══ Given records ══

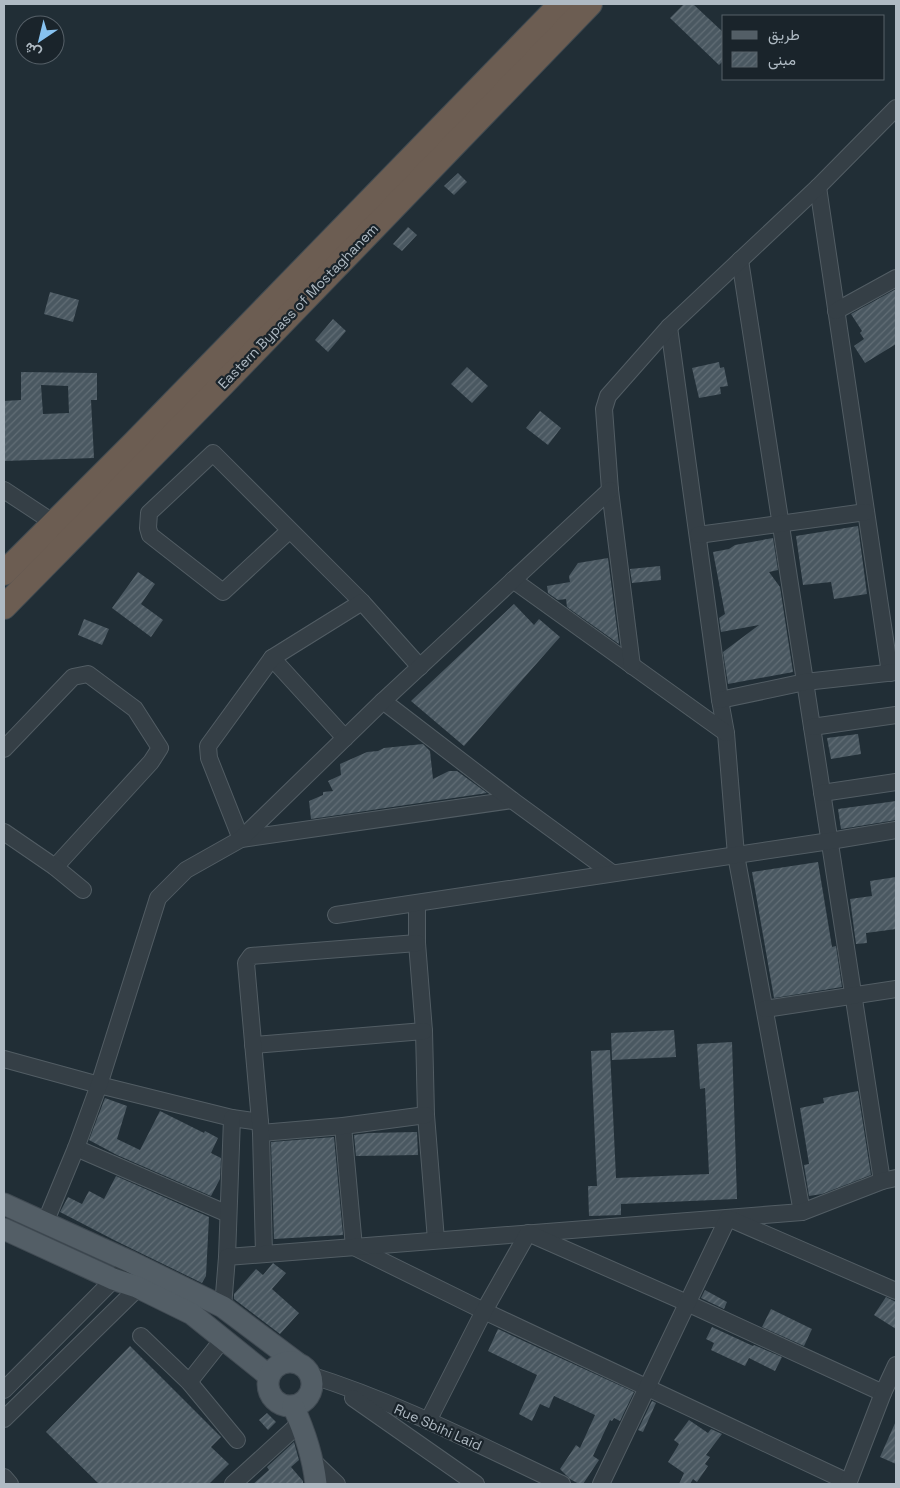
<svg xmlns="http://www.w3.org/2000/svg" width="900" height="1488" viewBox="0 0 900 1488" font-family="'Space Grotesk',Vazirmatn,sans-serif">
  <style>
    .building { fill: url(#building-hatch); fill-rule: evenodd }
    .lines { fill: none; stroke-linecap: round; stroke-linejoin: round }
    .minor-casing { stroke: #525d64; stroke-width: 18 }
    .major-casing { stroke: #414b53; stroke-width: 23 }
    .highway-casing { stroke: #3f4a51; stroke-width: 26 }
    .minor { stroke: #353f46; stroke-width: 16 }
    .major { stroke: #535e66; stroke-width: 21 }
    .highway { stroke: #6c5d52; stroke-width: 24 }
    .labels { text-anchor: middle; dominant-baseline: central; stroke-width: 4.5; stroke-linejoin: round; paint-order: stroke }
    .street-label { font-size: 14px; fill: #afbac3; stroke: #1a242b }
  </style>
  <defs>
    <pattern id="building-hatch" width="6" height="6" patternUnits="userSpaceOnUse" patternTransform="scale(1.25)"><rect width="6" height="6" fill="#4a5861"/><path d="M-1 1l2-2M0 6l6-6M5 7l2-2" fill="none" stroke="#626e76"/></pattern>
  </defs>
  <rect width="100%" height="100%" fill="#212e36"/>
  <!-- building -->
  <g class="building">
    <polygon points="684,4 693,4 724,33 724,60 719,65 670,18"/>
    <polygon points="458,173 467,182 454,195 444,186"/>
    <polygon points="408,227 417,235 402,251 393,244"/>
    <polygon points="896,289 896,344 865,363 854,346 864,339 860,333 862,331 851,314"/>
    <polygon points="50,292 79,300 73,322 44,314"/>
    <polygon points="333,319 346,331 328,352 315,340"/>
    <polygon points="719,362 720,368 724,367 728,386 720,387 721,394 699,398 692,368"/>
    <polygon points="467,367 488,386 472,403 451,384"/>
    <path d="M21,372l76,1v27h-6l3,58 -90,3v-60l17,-1zM41,385l27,1 1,27 -26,1z"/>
    <polygon points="540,411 561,428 548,445 526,428"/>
    <polygon points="858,526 867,594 834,599 831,582 803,585 796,536"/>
    <polygon points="773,538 778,570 769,572 780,587 793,672 728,684 723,652 759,625 721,632 719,618 725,614 713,552 729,549 735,545"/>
    <polygon points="608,558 619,644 567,607 566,599 558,600 548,593 547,586 570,582 569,576 578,563"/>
    <polygon points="660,566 661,580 632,583 630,569"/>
    <polygon points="138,572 155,584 141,604 163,620 151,637 112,608"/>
    <polygon points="514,604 534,625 539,619 560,637 464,746 411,701"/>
    <polygon points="84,619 109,629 102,645 78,635"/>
    <polygon points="858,734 861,754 831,759 827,738"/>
    <polygon points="423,744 430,751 433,779 449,771 457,771 487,793 311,819 309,801 323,795 323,792 333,791 328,781 341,775 340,764 367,752 378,751 384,748"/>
    <polygon points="896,801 896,820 841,829 838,809"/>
    <polygon points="818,862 832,947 836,946 842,987 774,998 752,872"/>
    <polygon points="896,877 896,929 866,933 867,943 856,944 850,899 872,896 870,881"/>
    <polygon points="674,1030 676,1057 612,1060 611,1033"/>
    <polygon points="732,1042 737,1199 621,1204 621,1215 589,1216 588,1186 597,1186 591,1051 610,1050 616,1178 709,1174 705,1088 700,1089 697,1044"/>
    <polygon points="858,1091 871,1175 822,1194 809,1196 804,1165 809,1164 800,1108 824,1103 823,1098"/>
    <polygon points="105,1098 127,1106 117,1139 140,1150 160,1111 204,1133 205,1131 218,1138 211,1153 221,1158 220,1179 211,1196 117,1155 89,1140"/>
    <polygon points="417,1132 418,1155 356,1156 354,1135 369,1133"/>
    <polygon points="334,1137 343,1235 274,1239 271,1142"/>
    <polygon points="116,1176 209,1217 206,1276 202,1283 116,1241 60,1212 68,1197 82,1204 89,1191 104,1199"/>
    <polygon points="273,1263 286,1273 272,1289 299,1313 280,1334 234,1299 234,1294 256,1269 263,1275"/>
    <polygon points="705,1290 727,1302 724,1309 701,1298"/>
    <polygon points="886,1297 896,1302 896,1329 874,1315"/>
    <polygon points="771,1309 812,1329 804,1346 762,1327"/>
    <polygon points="712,1327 753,1346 754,1345 782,1357 775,1371 749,1358 745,1366 711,1350 714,1343 706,1339"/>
    <polygon points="498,1329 634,1392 620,1421 614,1418 612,1421 610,1420 593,1456 599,1460 583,1484 579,1484 570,1479 560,1469 576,1445 580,1448 595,1415 554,1396 549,1408 540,1404 532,1421 519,1414 537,1375 488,1351"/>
    <polygon points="130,1346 221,1437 211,1447 229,1464 209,1484 99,1484 46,1432"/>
    <polygon points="652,1401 656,1403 643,1432 638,1430"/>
    <polygon points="267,1413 276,1422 268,1430 259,1420"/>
    <polygon points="689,1420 708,1433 711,1429 722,1434 706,1455 710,1457 705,1464 708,1466 697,1482 693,1479 690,1484 679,1484 684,1473 668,1462 679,1444 674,1440"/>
    <polygon points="896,1421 896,1464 880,1457"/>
    <polygon points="294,1442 299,1460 291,1467 303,1481 303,1484 253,1484 269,1470 267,1467"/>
  </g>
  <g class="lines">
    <defs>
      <g id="minor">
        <polyline points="818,187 890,673"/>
        <polyline points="740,260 882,1181"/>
        <polyline points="836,311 896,278"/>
        <polyline points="669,327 720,700 726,733 736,855 802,1212"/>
        <polyline points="4,490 54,523"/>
        <polyline points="290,530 223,592 150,535 148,528 149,513 213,453 362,602"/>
        <polyline points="698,535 866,512"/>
        <polyline points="513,580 726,733"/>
        <polyline points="272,658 345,738"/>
        <polyline points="632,666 610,490 604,409 608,396 669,327 818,187 896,108"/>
        <polyline points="420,667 362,602 272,658 208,746 209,758 241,839 512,800"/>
        <polyline points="720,700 805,682 896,672"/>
        <polyline points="383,701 512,800 612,873"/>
        <polyline points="812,727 896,715"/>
        <polyline points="4,749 73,677 88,674 135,709 160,748 151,762 55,867"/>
        <polyline points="822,793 896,782"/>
        <polyline points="4,832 55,867 83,890"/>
        <polyline points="417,904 417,943 424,1031 426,1115 436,1240"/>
        <polyline points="336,915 830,841 896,830"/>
        <polyline points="765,1009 896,989"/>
        <polyline points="253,1045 424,1031"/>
        <polyline points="4,1059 99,1085 232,1118 260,1122"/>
        <polyline points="343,1126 354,1247 484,1311 848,1482"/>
        <polyline points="261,1133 343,1126 426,1115"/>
        <polyline points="76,1148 228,1214"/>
        <polyline points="45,1223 76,1148 99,1085 158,898 186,870 241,839 383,701 610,490"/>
        <polyline points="264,1254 261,1133 246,963 251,956 417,943"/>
        <polyline points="227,1257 232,1118"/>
        <polyline points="223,1307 227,1257 802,1212 882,1181 896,1178"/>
        <polyline points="141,1336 189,1382 237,1440"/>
        <path d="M310,1375c87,27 171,71 252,109"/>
        <polyline points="189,1382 223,1339"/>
        <polyline points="4,1390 131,1262"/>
        <polyline points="353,1398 476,1484"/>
        <polyline points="4,1419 145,1281"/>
        <polyline points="428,1421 484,1311 528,1233 687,1303 883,1393"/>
        <polyline points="313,1461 337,1484"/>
        <polyline points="4,1477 10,1484"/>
        <polyline points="233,1484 301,1422"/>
        <polyline points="601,1484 728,1218 896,1291"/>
        <polyline points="848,1484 883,1393 896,1365"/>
      </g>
      <g id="major">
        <polyline points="4,1204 131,1262 223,1307 296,1362"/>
        <polyline points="4,1229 113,1279 137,1287 192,1314 269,1376"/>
        <circle cx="290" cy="1384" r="22"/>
        <path d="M293,1406c12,26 20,51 23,78"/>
      </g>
      <g id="highway">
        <polyline points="4,573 135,442 561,4"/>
        <polyline points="4,607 223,384 590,4"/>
      </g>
    </defs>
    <!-- minor casing -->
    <use href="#minor" class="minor-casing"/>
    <!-- major casing -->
    <use href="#major" class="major-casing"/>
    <!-- highway casing -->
    <use href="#highway" class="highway-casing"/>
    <!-- minor -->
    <use href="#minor" class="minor"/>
    <!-- major -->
    <use href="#major" class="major"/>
    <!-- highway -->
    <use href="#highway" class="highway"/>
  </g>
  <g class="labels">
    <!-- street labels -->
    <g class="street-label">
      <text transform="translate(298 306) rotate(-46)">Eastern Bypass of Mostaghanem</text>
      <text transform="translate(438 1427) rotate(24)">Rue Sbihi Laid</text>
    </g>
  </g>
  <!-- border -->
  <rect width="900" height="1488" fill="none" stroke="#afbac3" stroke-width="10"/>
  <!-- legend -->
  <rect x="722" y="15" width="162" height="65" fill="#1a242b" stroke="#566068"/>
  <rect x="732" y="31" width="25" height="8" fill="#535e66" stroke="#566068"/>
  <text x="768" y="40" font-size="15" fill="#afbac3">طريق</text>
  <rect x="732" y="52" width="25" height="15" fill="url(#building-hatch)" stroke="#566068"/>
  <text x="768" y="65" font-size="15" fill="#afbac3">مبنى</text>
  <!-- north arrow -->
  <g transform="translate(40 40) rotate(215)"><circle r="24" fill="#1a242b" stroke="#566068"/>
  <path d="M0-4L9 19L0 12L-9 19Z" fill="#87c2f0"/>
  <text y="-8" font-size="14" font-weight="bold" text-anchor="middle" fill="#afbac3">ش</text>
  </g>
</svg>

═══

The answer is the lines above between the line holding "<!-- major casing -->" and the line holding "<!-- north arrow -->", inclusive, each written out exactly, and no others.

Your response
    <!-- major casing -->
    <use href="#major" class="major-casing"/>
    <!-- highway casing -->
    <use href="#highway" class="highway-casing"/>
    <!-- minor -->
    <use href="#minor" class="minor"/>
    <!-- major -->
    <use href="#major" class="major"/>
    <!-- highway -->
    <use href="#highway" class="highway"/>
  </g>
  <g class="labels">
    <!-- street labels -->
    <g class="street-label">
      <text transform="translate(298 306) rotate(-46)">Eastern Bypass of Mostaghanem</text>
      <text transform="translate(438 1427) rotate(24)">Rue Sbihi Laid</text>
    </g>
  </g>
  <!-- border -->
  <rect width="900" height="1488" fill="none" stroke="#afbac3" stroke-width="10"/>
  <!-- legend -->
  <rect x="722" y="15" width="162" height="65" fill="#1a242b" stroke="#566068"/>
  <rect x="732" y="31" width="25" height="8" fill="#535e66" stroke="#566068"/>
  <text x="768" y="40" font-size="15" fill="#afbac3">طريق</text>
  <rect x="732" y="52" width="25" height="15" fill="url(#building-hatch)" stroke="#566068"/>
  <text x="768" y="65" font-size="15" fill="#afbac3">مبنى</text>
  <!-- north arrow -->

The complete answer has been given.